### DIRECTIVE 1
Return every line of the listing, verbatim, from the line containing "not Unix epoch." down to the line containing "#### Setup and Registration", both included.

### SUPPLIED PASSAGE
▼

They like to feel grown up, but still need a bit of attention and pampering, if that makes sense.

If she gets overtired, she becomes overemotional, tearful and cross, and quite unreasonable - (she is nine). I think that just carries on throughout the teenage years - it is just a matter of degree!

allgonebellyup · 22/06/2007 17:34

Another one here with a hugely stroppy and rude 7, nearly 8yr old.
like someone else said further up the thread, i found exercise has helped immensely, she has always done gymnastics and has now been training 9hrs a week which will increase to 12hrs next month.

She is totally obsessed with gymnastics and she seems much happier now she has an interest that is physical and she adores..although the living room is always a gym floor now and the sofas are taking a bashing from her constant flips...!

Idreamofdaleks · 22/06/2007 17:46

My dd (age 7 1/2) is only badly behaved when she is very tired.

▲

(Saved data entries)
▼

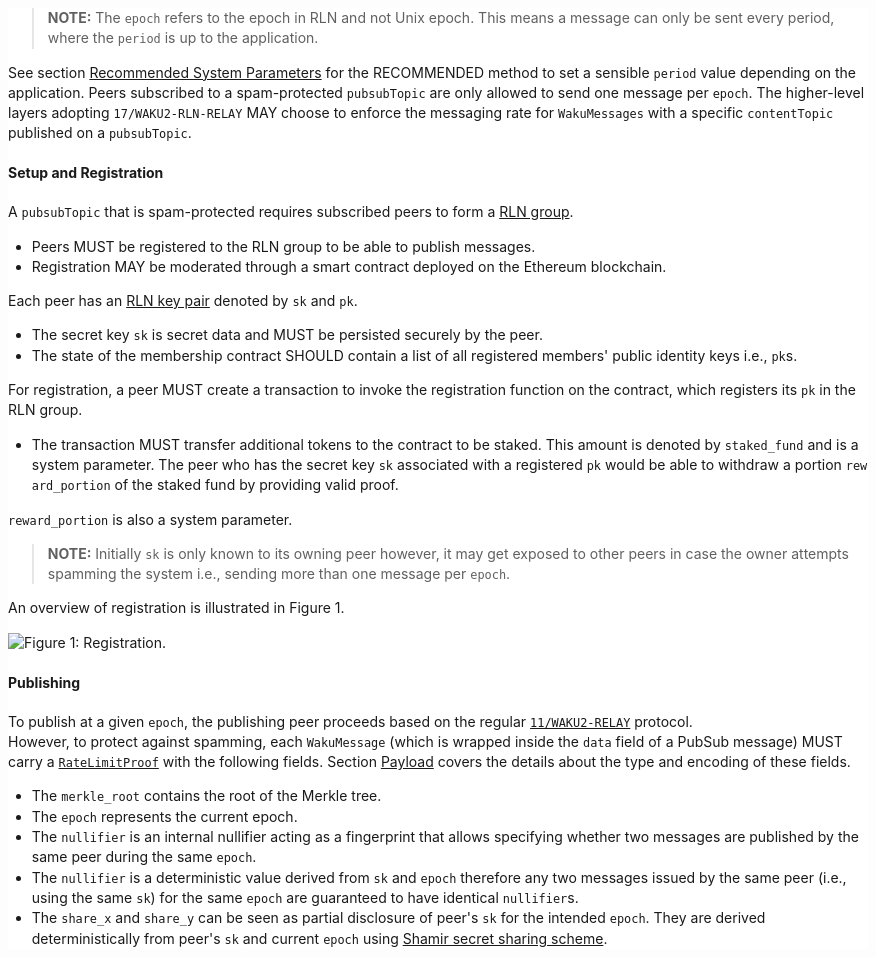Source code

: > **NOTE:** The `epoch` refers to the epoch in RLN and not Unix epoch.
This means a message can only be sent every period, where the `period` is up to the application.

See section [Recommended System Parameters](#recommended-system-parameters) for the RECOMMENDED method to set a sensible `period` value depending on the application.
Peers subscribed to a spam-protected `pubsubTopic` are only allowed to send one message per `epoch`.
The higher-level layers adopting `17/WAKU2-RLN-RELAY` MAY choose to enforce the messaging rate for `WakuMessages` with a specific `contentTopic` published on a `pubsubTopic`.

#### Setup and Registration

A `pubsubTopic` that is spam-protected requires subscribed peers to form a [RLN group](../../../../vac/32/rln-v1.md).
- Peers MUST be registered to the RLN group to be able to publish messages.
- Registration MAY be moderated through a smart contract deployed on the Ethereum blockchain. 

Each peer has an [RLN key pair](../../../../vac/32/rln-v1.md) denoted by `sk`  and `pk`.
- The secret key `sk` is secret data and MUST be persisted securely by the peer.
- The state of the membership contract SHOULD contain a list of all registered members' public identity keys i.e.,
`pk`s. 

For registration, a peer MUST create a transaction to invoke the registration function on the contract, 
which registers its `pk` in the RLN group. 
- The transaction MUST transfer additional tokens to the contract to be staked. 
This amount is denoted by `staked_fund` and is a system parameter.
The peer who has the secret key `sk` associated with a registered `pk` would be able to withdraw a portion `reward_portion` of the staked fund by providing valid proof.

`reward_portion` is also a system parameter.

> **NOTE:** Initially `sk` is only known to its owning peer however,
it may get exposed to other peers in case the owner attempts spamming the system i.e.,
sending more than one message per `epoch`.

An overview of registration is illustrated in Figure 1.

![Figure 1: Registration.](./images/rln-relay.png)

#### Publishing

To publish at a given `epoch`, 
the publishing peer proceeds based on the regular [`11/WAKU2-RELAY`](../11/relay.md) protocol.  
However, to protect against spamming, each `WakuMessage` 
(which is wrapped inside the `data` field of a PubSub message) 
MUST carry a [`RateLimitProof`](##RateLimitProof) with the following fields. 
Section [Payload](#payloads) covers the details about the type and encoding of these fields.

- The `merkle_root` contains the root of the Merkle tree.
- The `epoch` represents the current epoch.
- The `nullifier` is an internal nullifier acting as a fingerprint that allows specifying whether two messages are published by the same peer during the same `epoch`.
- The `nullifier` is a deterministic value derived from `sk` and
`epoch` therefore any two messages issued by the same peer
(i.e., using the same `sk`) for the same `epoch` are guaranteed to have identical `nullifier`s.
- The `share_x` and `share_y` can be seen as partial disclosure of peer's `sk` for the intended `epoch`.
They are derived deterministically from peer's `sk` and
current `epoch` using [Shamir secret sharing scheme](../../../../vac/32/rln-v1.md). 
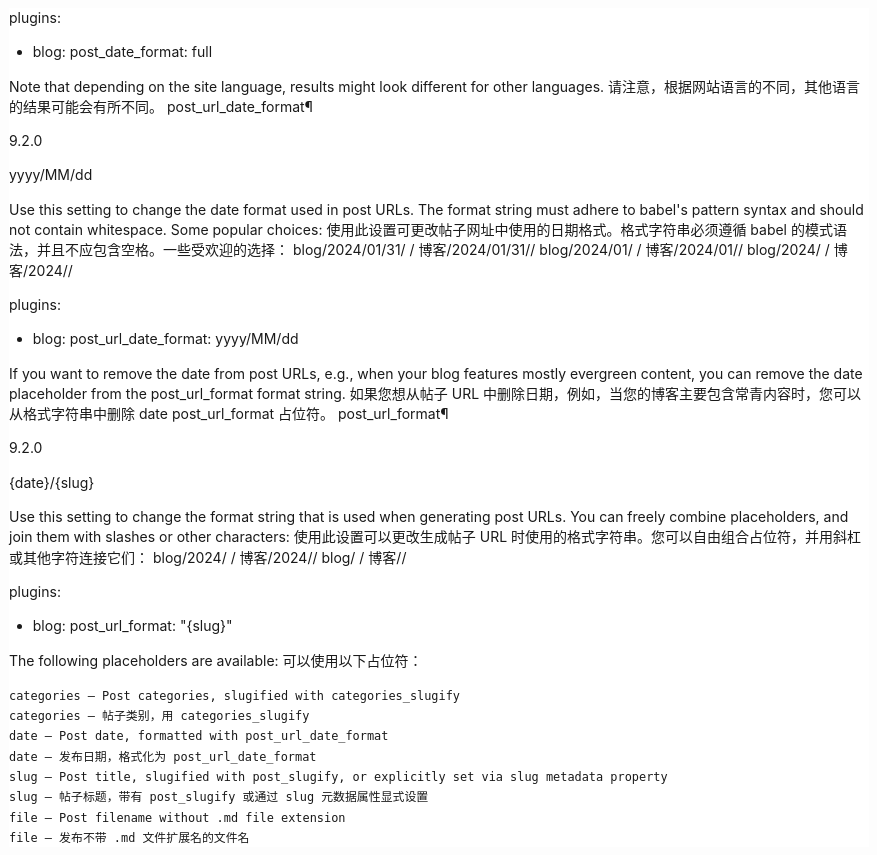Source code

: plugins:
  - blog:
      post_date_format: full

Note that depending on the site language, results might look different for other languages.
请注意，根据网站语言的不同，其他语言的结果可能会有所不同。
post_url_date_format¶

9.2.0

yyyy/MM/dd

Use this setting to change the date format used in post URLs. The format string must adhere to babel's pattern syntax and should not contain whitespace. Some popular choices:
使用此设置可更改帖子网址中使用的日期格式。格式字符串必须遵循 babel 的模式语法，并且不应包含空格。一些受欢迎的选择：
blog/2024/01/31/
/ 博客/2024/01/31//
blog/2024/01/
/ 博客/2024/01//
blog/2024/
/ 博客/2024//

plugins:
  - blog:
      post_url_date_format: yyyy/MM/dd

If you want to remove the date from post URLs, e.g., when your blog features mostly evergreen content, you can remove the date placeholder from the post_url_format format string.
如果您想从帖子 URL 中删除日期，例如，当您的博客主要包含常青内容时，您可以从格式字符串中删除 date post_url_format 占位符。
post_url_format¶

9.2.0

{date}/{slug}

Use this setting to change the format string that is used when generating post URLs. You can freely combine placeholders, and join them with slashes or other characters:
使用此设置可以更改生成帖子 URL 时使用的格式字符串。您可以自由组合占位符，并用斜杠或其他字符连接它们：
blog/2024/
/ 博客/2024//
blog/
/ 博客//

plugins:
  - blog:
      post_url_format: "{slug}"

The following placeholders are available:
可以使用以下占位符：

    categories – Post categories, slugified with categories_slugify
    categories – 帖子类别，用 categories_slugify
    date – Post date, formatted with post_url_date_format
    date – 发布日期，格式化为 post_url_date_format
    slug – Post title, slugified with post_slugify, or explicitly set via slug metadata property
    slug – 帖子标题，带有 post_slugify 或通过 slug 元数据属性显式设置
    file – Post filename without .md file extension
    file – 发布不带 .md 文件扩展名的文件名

▲

### DIRECTIVE 2
Take the parenting forum thread further, picking up right after its final post.

### RESPONSE 1
: > **NOTE:** The `epoch` refers to the epoch in RLN and not Unix epoch.
This means a message can only be sent every period, where the `period` is up to the application.

See section [Recommended System Parameters](#recommended-system-parameters) for the RECOMMENDED method to set a sensible `period` value depending on the application.
Peers subscribed to a spam-protected `pubsubTopic` are only allowed to send one message per `epoch`.
The higher-level layers adopting `17/WAKU2-RLN-RELAY` MAY choose to enforce the messaging rate for `WakuMessages` with a specific `contentTopic` published on a `pubsubTopic`.

#### Setup and Registration

### RESPONSE 2
After school activities and TV make her more tired and correspondingly worse behaved. Is your dd tired?

If I stick to very restricted TV access, regular bedtime at 7.30pm and 2 after school activities a week then my dd is a joy to have around (except when it is time for homework!)

cardy · 22/06/2007 18:13

I put some of it down to hunger. My dd comes home from school so hungry (and grumpy!). She is much better at the weekends and was a dream on holiday, when I made sure she ate something every couple of hours. Could hunger really effect someone so much?

Idreamofdaleks · 22/06/2007 18:19

yes! my dd is horrible if she didn't eat much lunch at school!

paulaplumpbottom · 22/06/2007 18:20

She sounds like she is 14 or 15

cardy · 22/06/2007 18:21

I think that's it. I don't think she has much lunch (not enough time - very slow eater) but doesn't really have the inclination either, would rather talk.